WHAT IS REQUIRED> The answer must be every line of the data that holds the word "Brasilica".
──────── GIVEN ENTRIES ────────
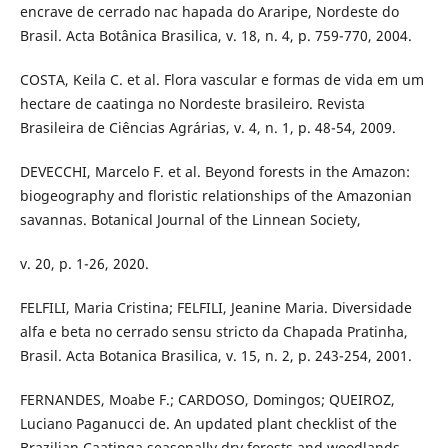
encrave de cerrado nac hapada do Araripe, Nordeste do
Brasil. Acta Botânica Brasilica, v. 18, n. 4, p. 759-770, 2004.
COSTA, Keila C. et al. Flora vascular e formas de vida em um
hectare de caatinga no Nordeste brasileiro. Revista
Brasileira de Ciências Agrárias, v. 4, n. 1, p. 48-54, 2009.
DEVECCHI, Marcelo F. et al. Beyond forests in the Amazon:
biogeography and floristic relationships of the Amazonian
savannas. Botanical Journal of the Linnean Society,
v. 20, p. 1-26, 2020.
FELFILI, Maria Cristina; FELFILI, Jeanine Maria. Diversidade
alfa e beta no cerrado sensu stricto da Chapada Pratinha,
Brasil. Acta Botanica Brasilica, v. 15, n. 2, p. 243-254, 2001.
FERNANDES, Moabe F.; CARDOSO, Domingos; QUEIROZ,
Luciano Paganucci de. An updated plant checklist of the
Brazilian Caatinga seasonally dry forests and woodlands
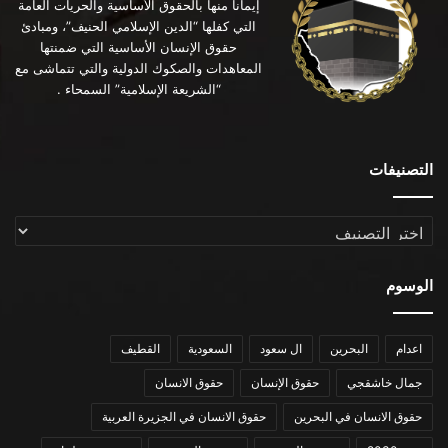
إيماناً منها بالحقوق الأساسية والحريات العامة
التي كفلها “الدين الإسلامي الحنيف”، ومبادئ
حقوق الإنسان الأساسية التي ضمنتها
المعاهدات والصكوك الدولية والتي تتماشى مع
“الشريعة الإسلامية” السمحاء .
التصنيفات
التصنيفات
الوسوم
اعدام
البحرين
ال سعود
السعودية
القطيف
جمال خاشقجي
حقوق الإنسان
حقوق الانسان
حقوق الانسان في البحرين
حقوق الانسان في الجزيرة العربية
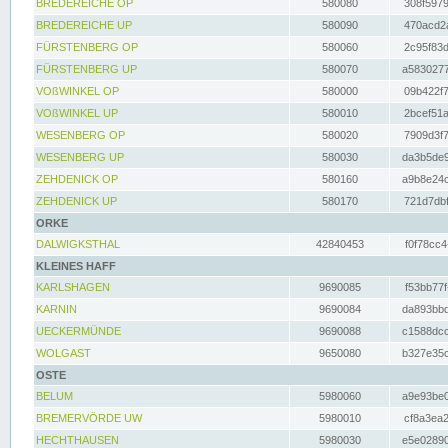
BREDEREICHE OP
580080
308f5979
BREDEREICHE UP
580090
470acd2a
FÜRSTENBERG OP
580060
2c95f83d
FÜRSTENBERG UP
580070
a5830277
VOßWINKEL OP
580000
09b422f7
VOßWINKEL UP
580010
2bcef51a
WESENBERG OP
580020
7909d3f7
WESENBERG UP
580030
da3b5de9
ZEHDENICK OP
580160
a9b8e24c
ZEHDENICK UP
580170
721d7dbf
ORKE
DALWIGKSTHAL
42840453
f0f78cc4
KLEINES HAFF
KARLSHAGEN
9690085
f53bb77f
KARNIN
9690084
da893bbd
UECKERMÜNDE
9690088
c1588dcc
WOLGAST
9650080
b327e35c
OSTE
BELUM
5980060
a9e93be0
BREMERVÖRDE UW
5980010
cf8a3ea2
HECHTHAUSEN
5980030
e5e02890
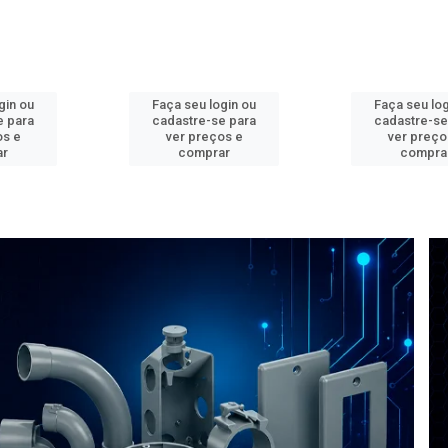
gin ou
Faça seu login ou
Faça seu log
e para
cadastre-se para
cadastre-se
os e
ver preços e
ver preço
ar
comprar
compra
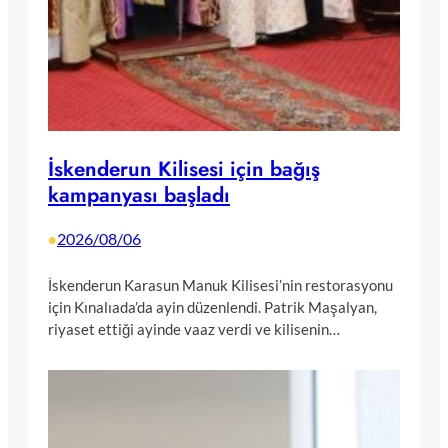
İskenderun Kilisesi için bağış
kampanyası başladı
2026/08/06
•
İskenderun Karasun Manuk Kilisesi’nin restorasyonu
için Kınalıada’da ayin düzenlendi. Patrik Maşalyan,
riyaset ettiği ayinde vaaz verdi ve kilisenin…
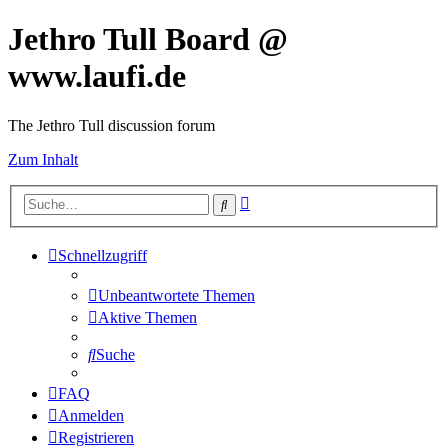
Jethro Tull Board @
www.laufi.de
The Jethro Tull discussion forum
Zum Inhalt
Erweiterte
Suche
Suche
Schnellzugriff
Unbeantwortete Themen
Aktive Themen
Suche
FAQ
Anmelden
Registrieren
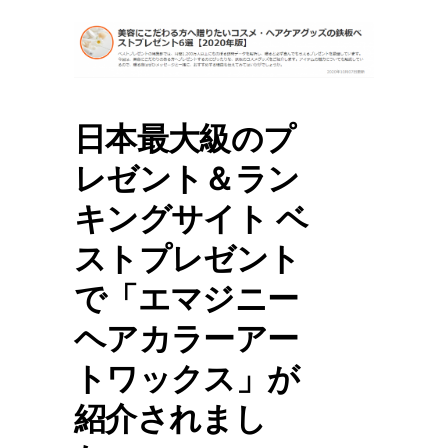
日本最大級のプ
レゼント＆ラン
キングサイト ベ
ストプレゼント
で「エマジニー
ヘアカラーアー
トワックス」が
紹介されまし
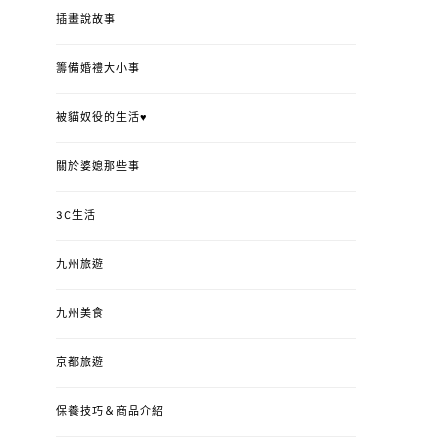
插畫說故事
籌備婚禮大小事
被貓奴役的生活♥
關於婆媳那些事
3C生活
九州旅遊
九州美食
京都旅遊
保養技巧＆商品介紹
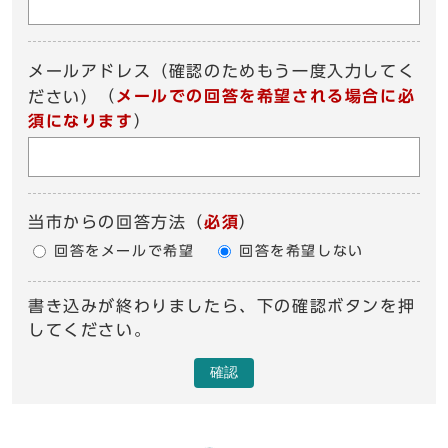
メールアドレス（確認のためもう一度入力してく
（
メールでの回答を希望される場合に必
ださい）
須になります
）
当市からの回答方法
（
必須
）
回答をメールで希望
回答を希望しない
書き込みが終わりましたら、下の確認ボタンを押
してください。
確認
────────
WRITTEN RESPONSE>
Brasil. Acta Botânica Brasilica, v. 18, n. 4, p. 759-770, 2004.
Brasil. Acta Botanica Brasilica, v. 15, n. 2, p. 243-254, 2001.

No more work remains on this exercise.